What is Lemurian Blue?

Granite slabs from Madagascar are often used for architectural material because of their bright blue labradorite inclusions. This stone is often sold as 'Lemurian Baobab' granite. Lemurian granite is named for Lemuria, a mythical sunken land mass in the Indian Ocean. There are many legends about this long forgotten place and modern scientists did actually find a sunken land mass in the area and named it Mauritia, after a nearby island Mauritius.

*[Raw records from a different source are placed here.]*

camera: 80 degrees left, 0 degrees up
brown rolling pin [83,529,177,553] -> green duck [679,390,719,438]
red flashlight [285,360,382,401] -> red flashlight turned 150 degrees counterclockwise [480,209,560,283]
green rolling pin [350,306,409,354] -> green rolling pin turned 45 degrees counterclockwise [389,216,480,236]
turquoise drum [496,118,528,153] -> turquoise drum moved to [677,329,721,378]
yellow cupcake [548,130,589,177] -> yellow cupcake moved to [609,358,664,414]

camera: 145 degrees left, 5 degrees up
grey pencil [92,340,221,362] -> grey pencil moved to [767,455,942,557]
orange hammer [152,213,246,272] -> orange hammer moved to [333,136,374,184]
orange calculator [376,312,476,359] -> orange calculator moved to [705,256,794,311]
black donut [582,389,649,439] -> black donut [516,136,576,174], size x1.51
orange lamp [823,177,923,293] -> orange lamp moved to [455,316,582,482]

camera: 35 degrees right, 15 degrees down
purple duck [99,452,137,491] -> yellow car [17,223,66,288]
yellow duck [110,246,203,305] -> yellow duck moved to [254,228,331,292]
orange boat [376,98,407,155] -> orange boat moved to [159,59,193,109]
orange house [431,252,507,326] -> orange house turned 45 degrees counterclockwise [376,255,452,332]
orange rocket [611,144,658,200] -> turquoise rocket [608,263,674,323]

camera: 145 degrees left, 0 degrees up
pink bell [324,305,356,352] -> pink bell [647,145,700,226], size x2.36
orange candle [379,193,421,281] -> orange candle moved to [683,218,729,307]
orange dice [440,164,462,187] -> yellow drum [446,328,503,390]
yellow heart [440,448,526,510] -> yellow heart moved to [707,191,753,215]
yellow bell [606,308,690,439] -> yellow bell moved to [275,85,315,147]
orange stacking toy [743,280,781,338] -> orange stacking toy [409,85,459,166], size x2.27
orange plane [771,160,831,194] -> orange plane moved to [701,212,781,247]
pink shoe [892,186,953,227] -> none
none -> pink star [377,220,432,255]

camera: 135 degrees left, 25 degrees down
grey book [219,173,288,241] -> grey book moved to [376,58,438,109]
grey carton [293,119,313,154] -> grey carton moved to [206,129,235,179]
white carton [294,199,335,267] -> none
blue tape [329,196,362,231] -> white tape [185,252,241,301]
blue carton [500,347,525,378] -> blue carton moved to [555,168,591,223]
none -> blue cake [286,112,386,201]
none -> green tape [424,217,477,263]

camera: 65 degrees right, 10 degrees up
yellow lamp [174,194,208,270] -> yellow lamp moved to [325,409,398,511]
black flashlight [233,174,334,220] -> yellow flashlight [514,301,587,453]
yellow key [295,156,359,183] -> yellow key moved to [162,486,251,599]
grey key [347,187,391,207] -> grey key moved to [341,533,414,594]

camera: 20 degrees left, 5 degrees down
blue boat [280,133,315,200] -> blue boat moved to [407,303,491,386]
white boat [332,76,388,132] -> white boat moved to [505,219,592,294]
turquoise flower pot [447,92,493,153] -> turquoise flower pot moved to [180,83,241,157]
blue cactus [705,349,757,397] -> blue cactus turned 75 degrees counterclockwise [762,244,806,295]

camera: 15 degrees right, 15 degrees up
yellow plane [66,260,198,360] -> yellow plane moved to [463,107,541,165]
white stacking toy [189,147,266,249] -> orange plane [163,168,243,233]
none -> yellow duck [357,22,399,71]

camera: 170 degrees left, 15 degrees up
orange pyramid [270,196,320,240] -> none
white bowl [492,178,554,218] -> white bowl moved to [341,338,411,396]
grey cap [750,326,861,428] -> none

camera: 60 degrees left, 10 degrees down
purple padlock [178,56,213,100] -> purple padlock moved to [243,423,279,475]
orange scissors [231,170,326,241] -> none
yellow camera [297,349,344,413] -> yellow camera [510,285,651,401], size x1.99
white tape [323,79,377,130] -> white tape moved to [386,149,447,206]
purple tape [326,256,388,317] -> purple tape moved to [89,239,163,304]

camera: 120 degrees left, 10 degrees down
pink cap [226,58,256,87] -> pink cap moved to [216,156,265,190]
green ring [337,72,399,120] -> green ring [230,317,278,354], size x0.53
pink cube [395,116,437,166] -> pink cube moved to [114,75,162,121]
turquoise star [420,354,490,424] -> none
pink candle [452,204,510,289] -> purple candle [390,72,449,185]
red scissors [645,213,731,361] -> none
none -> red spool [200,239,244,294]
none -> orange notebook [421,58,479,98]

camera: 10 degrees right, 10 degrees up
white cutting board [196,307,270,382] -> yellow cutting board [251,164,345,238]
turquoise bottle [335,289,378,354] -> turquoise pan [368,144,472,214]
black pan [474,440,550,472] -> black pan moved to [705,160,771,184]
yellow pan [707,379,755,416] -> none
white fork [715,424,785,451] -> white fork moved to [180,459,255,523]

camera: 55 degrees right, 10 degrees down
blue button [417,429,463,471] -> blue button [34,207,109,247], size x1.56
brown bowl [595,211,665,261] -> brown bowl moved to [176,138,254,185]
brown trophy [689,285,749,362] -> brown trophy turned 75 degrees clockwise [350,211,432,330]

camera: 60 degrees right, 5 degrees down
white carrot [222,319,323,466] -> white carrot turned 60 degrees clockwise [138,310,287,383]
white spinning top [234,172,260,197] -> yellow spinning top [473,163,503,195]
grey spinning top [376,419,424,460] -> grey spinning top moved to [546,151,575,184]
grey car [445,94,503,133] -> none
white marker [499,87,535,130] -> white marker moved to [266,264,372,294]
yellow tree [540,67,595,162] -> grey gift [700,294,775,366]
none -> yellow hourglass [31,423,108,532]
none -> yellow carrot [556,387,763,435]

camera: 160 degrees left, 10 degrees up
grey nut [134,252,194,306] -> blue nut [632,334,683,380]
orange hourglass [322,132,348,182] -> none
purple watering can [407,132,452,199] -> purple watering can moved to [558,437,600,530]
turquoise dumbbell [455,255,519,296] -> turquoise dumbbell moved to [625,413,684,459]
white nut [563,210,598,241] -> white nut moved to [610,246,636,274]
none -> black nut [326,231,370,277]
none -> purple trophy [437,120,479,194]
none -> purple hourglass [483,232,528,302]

This popular labradorite is also called Lemurian Blue and is mined in the Ihosy and Ihorombe regions of Southern Madagascar. A well known quarry is owned by the Norcross-Madagscar Group near Maniry. It is approximately 20 sq. km and mines and sells smaller finished labradorite products as well as large raw stone for architectural uses. They also mine other gemstones and minerals.

Did labradorite have cultural significance to indigenous people?

An Inuit legend says that labradorites have remnants of the Northern Lights, also known as the Aurora Borealis, captured inside of them. A warrior freed the Northern Lights into the sky with one blow of his spear and some of the lights remained captured inside the stones. The legend is referred to as an Inuit legend, but the Beothuks were an Algonkian Indian tribe whose traditional territory was Newfoundland Island. Labradorite was named for the Labrador region of Canada which is the mainland directly Northwest of Newfoundland. The Inuits traditional lands were further North. Not much can be found of the origins of this old legend and whether or not it was an Indian or Eskimo story.

When did labradorite first become popular in European fashion?

The English and French of the 1700's made labradorite a popular stone. During the times shortly after the discovery of labradorite in the late 1700's, the Georgian styles of England and Louis styles of France were most popular.